Three Generations Of Activists Discuss Strategies For Building Power, Healing And Racial JusticeBy Esthefany Castillo
Mar. 5 2019, Published 12:52 p.m. ET
What happens after the hashtag? It’s now normalized to use hashtags to memorialize unjust killings of an innocent person at the hands of police. #SandraBland #EricGarner #PhilandoCastile are just three out of the millions of hashtags. But Patrisse Cullors, cofounder of #BlackLivesMatter (used over 41 million times since its conception) is putting her energy into diving deeper into these stories and those yet to be told.
On the evening of February 24, over 100 attendees filled Public Forum Theater in East Village, New York City to experience the performative documentary POWER. This space of Black story-telling, community building, and healing was created by Patrisse Cullors, artist and cofounder of the Black Lives Matter movement. In the second half of the program, Cullors was joined by civil rights activist and writer Angela Davis as well as Yara Shahidi, a young organizer most commonly known for her role as Zoe on the television show Black-ish.
The theme for the night was centered on the POWER that can be galvanized within the Black community through story-telling – as both a strategy for community building and as a means of historical documentation of criminal injustices.
“Power comes out of survivors’ stories,” Cullors stated when introducing the performative pieces.
Cullors then handed the stage to Thandiwe Abdullah, Marcel Baugh, and Donnay Edmund. The spoken word artists hailed from across the cross country from Los Angeles, Brooklyn, and Seattle, respectively. All of them, despite living miles apart from one another, in different districts where the laws of jurisdiction difference, still shared stories of pain, trauma, and fear at the hands of police.
One by one, Abdullah, Baugh, and Edmund transported us to the distinct times in their lives as young Black American citizens when the police degraded their personhood and both physically and/or verbally abused them because of the color of their skin. More than once, the performers’ eyes welled up and as they choked up their delivery vibrated frustration throughout the room.
Empathy proceeded to fill the space, for too many in the audience have at one point experienced the same thing. Tears were pushed back as traumatic stories of police violence, guns pressed on temples, Black bodies being tear gassed for no reason, and literal moments of disappointment towards police were relived as a way of invoking POWER and uniting everyone in the space.
What the audience experienced after left many speechless. Yes, there is power in the stories of survivors, but also so much pain that needs healing. There was a heavy silence after the performative pieces; so much so that Cullors asked the audience to collectively take part in three deep breaths before turning over to our neighbors to discuss how we felt.
Shahidi timely questioned, “if we can understand that these injustices are at a systemic level and that there is, in fact, pain and trauma, then who in the end is tasked with the healing?” With this question, Cullors, Davis, and Shahidi began to have an open intergenerational conversation about the current opportunities for, limitations of, and the value of social media when speaking about civic action.

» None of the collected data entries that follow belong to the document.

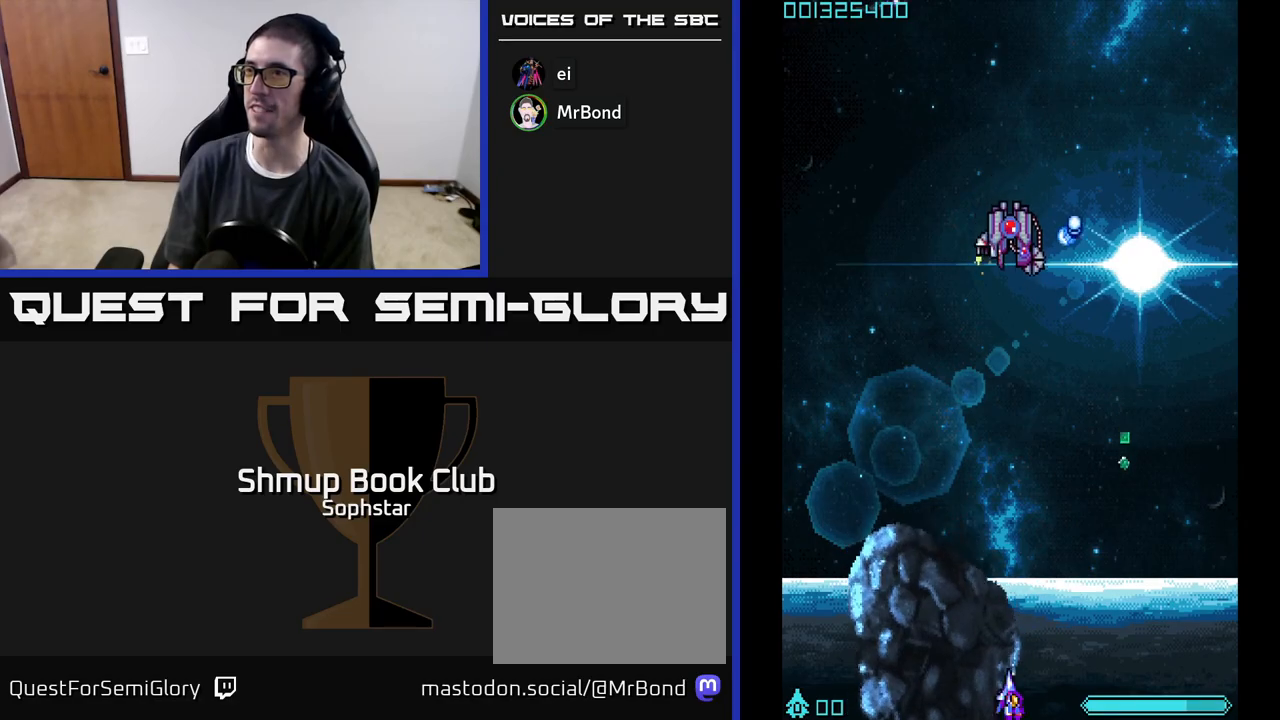
{"buttons": ["A", "DPAD_UP"], "left_stick": "center", "events": [[450, "DPAD_UP", "down"], [467, "DPAD_RIGHT", "up"]]}
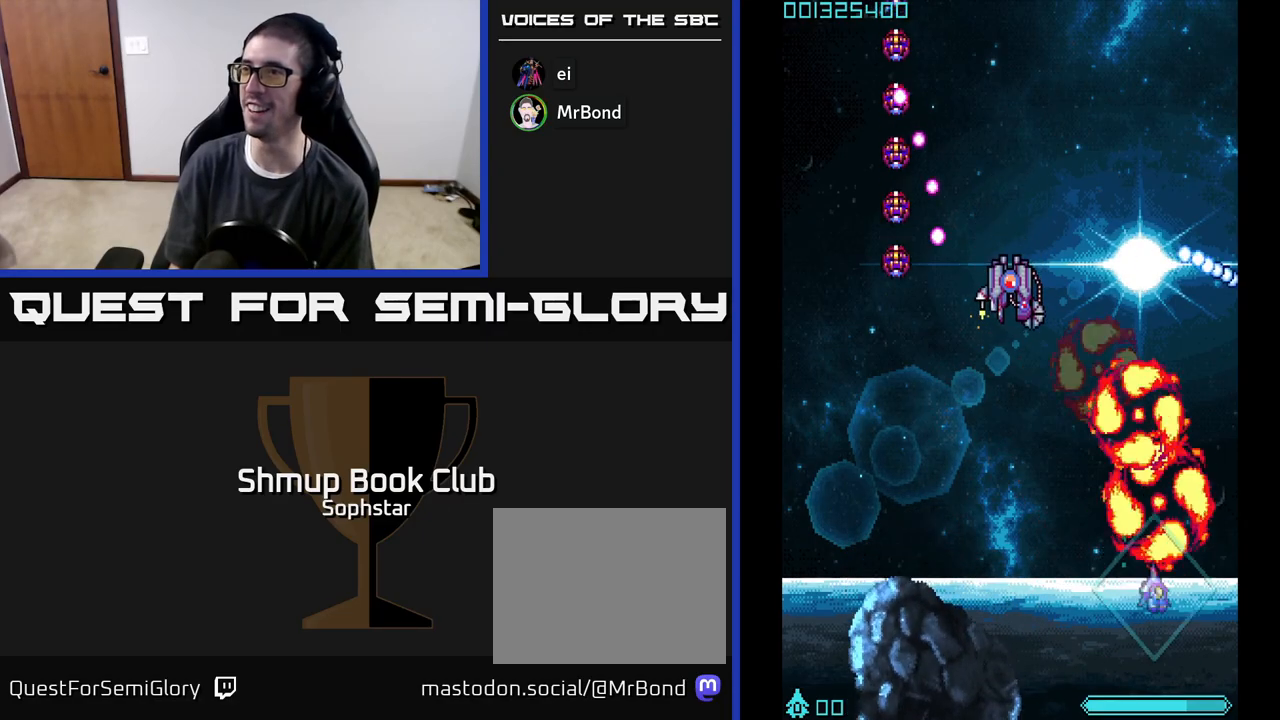
{"buttons": ["A", "DPAD_LEFT"], "left_stick": "center", "events": [[17, "DPAD_LEFT", "down"], [233, "DPAD_UP", "up"]]}
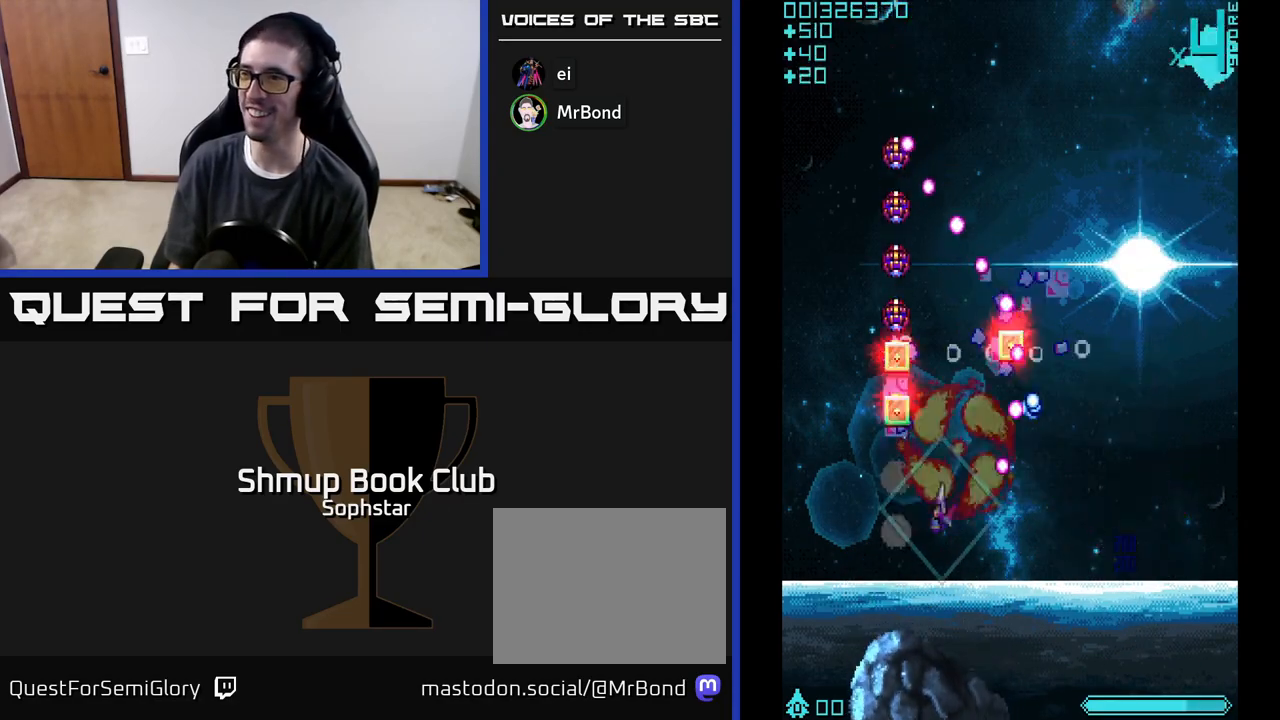
{"buttons": ["A", "DPAD_DOWN", "DPAD_RIGHT"], "left_stick": "center", "events": [[50, "DPAD_UP", "down"], [67, "DPAD_LEFT", "up"], [417, "DPAD_UP", "up"], [433, "DPAD_RIGHT", "down"], [450, "DPAD_DOWN", "down"]]}
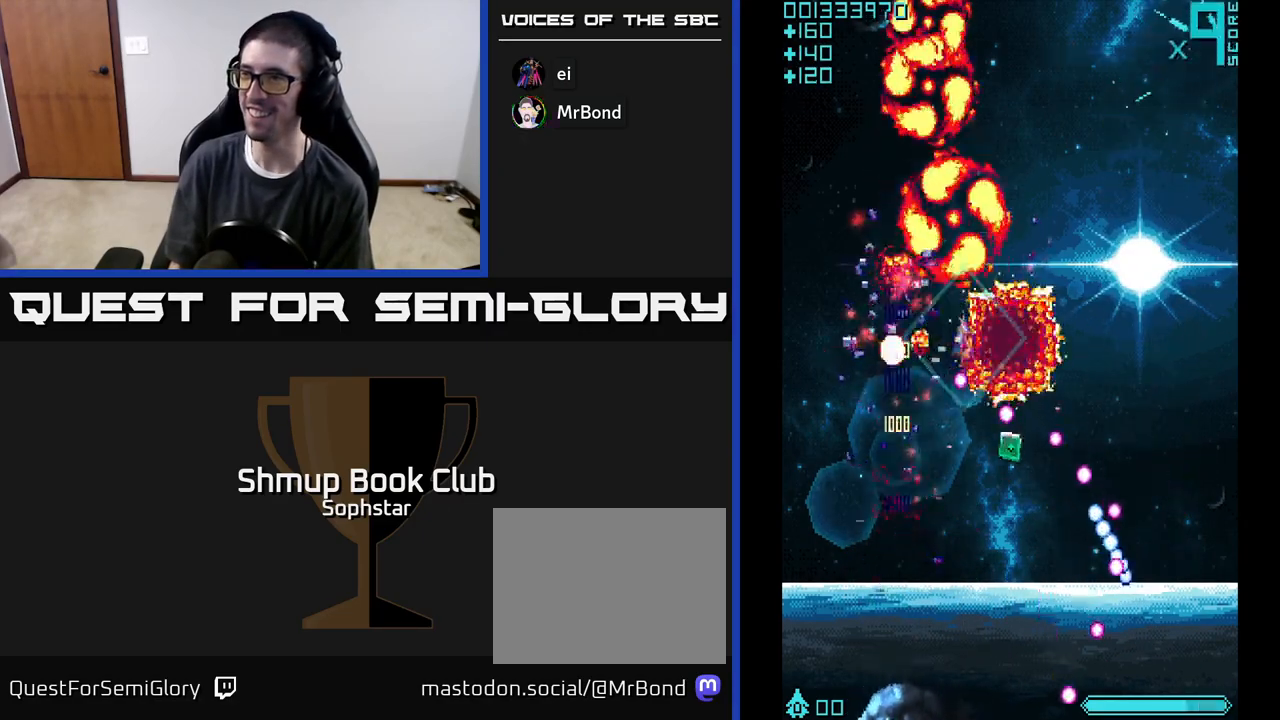
{"buttons": ["A"], "left_stick": "center", "events": [[167, "DPAD_RIGHT", "up"], [400, "DPAD_RIGHT", "down"], [483, "DPAD_RIGHT", "up"], [500, "DPAD_DOWN", "up"]]}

A critical point in the conversation came when the Cullors, the founder of one of the largest modern social movement, #BlackLivesMatter, whose growth has been facilitated by social media, stated that “there is no way a movement is accelerated online, only real people do that can do that…there was real offline work that was put into that.”
She continues to mention that it was real people who created the hashtag, did the organizing, talked to people and families who had lost loved ones, and who shared stories and build power in numbers. Shahidi, an organizer herself, followed the statement was stating “there is no offseason to civic engagement.” She clarified that often time when we think about “the work” we consider the one day we go to the voting polls to be enough, when in fact civic action is a withstanding commitment to advocate for and build power to bring for change.
“The most political work doesn’t happen when we vote, it happens in the everyday acknowledgment of the work of people, not only votes,” Davis said. Moreover, on the topic of social media, Davis paid respect to young generations who get a lot of criticism from older generations. Davis speaks about her acceptance of the differences in the activism of the younger generation.
“Our way was different than those who came before us…it was new and different. Similarly so is that of the younger generation.” Beside “this is historical conjunction. This is a wonderful time to be young in so far as you can recognize that this work matters.”
Angela continued to say that she believes “Trump could have been prevented.” Cullors agreed with her and put into example what Davis meant. Cullors believes more could have been done by the Black community when Obama was in power. We failed in believing electing him was enough and so we never pushed him hard enough for legislation nor criticized his actions.
In the audience were the mothers and family members of people who, in this digital age, were turned into hashtags and whose opportunity to share their stories were stolen from them. This has not only been a physical loss for the families, but also a loss to the movement because their stories will never be spoken about in the first person. If the goal is to no longer need to hashtag our family members, POWER suggests building community through storytelling, creating spaces for healing, using social media alongside traditional organizing, and going out of our ways to be involved in change beyond just going to the voting poll.